Pour mettre ce chiffre en perspective, les émissions anthropiques totales de CO2 depuis le début de l’ère industrielle sont estimées à environ 1 650 milliards de tonnes. Les effets de la disparition partielle du méthane dans l’atmosphère et de la reconstitution de la biomasse entreraient rapidement en synergie, si bien que les émissions de gaz à effet de serre s’en trouveraient stabilisées pendant trente ans suite à l’arrêt de l’élevage.
En réalisant la moitié des réductions d’émissions nécessaires pour atteindre les objectifs de l’Accord de Paris, la transition vers une alimentation végétale nous donnerait ainsi le temps de repenser notre système énergétique basé actuellement sur l’utilisation de combustibles fossiles.
Des contraintes préférables à celles de l’inaction climatique
Cette transition se heurtera nécessairement à des obstacles culturels et économiques : la viande, les produits laitiers et les œufs constituent encore une composante importante de l’alimentation humaine mondiale, et l’élevage fait partie intégrante des économies rurales du monde entier — plus d’un milliard de personnes tirant tout ou partie de leur subsistance de l’agriculture animale.
Bien que les produits animaux fournissent actuellement 18 % des calories et 40 % des protéines de l’alimentation humaine, la forte réduction de l’agriculture animale devrait entraîner une augmentation mondiale des denrées alimentaires disponibles. Celles-ci remplaceraient ainsi les nutriments d’origine animale, réduisant fortement l’impact sur les terres, l’eau, les gaz à effet de serre et la biodiversité, et ne nécessiteraient que des ajustements mineurs pour optimiser la nutrition.
Des investissements seront cependant requis pour prévenir, d’une part, l’insécurité alimentaire dans les régions où l’accès à grande échelle à un régime végétal sain fait défaut et, d’autre part, pour s’assurer que les personnes qui dépendent de la fertilisation animale pour leurs cultures ou qui vivent de l’élevage ne souffrent pas de son remplacement.
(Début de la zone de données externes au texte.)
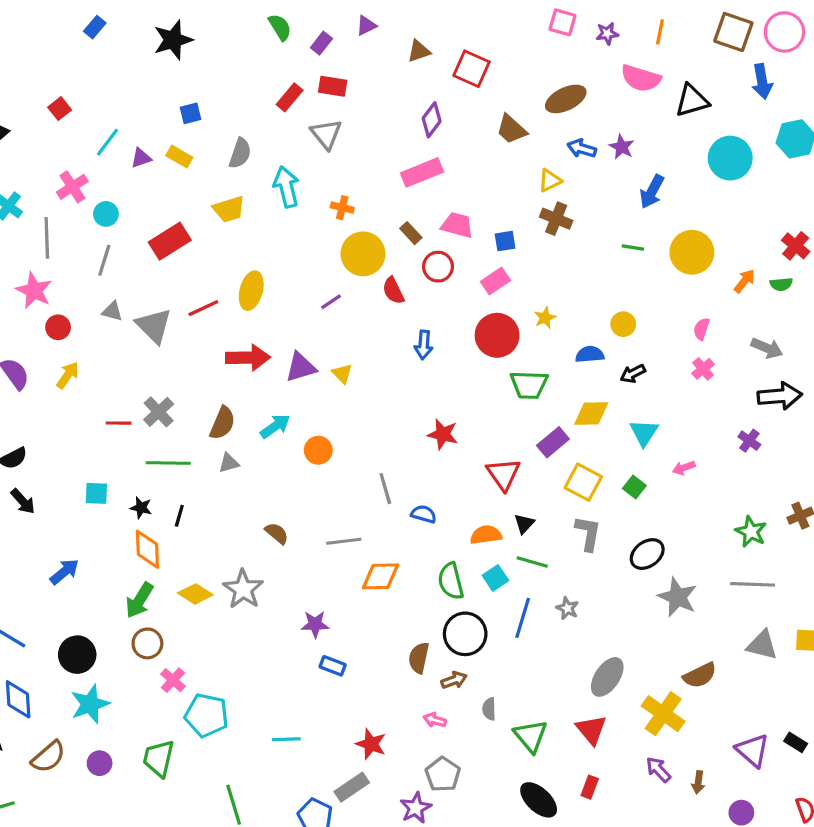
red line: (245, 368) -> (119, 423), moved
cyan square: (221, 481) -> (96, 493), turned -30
Soulignons aussi que l’impact majeur de la forte réduction de l’élevage sur le climat ne suffirait pas à lui seul à empêcher un réchauffement climatique catastrophique. De même, le remplacement complet des combustibles fossiles dans la production d’énergie et les transports ne suffirait plus à empêcher un réchauffement de 1,5 °C. Le défi auquel nous sommes confrontés n’est donc pas de choisir l’un de ces deux leviers, mais plutôt de déterminer la meilleure façon de surmonter les défis sociaux, économiques et politiques qu’implique leur mise en œuvre conjointe, même partielle.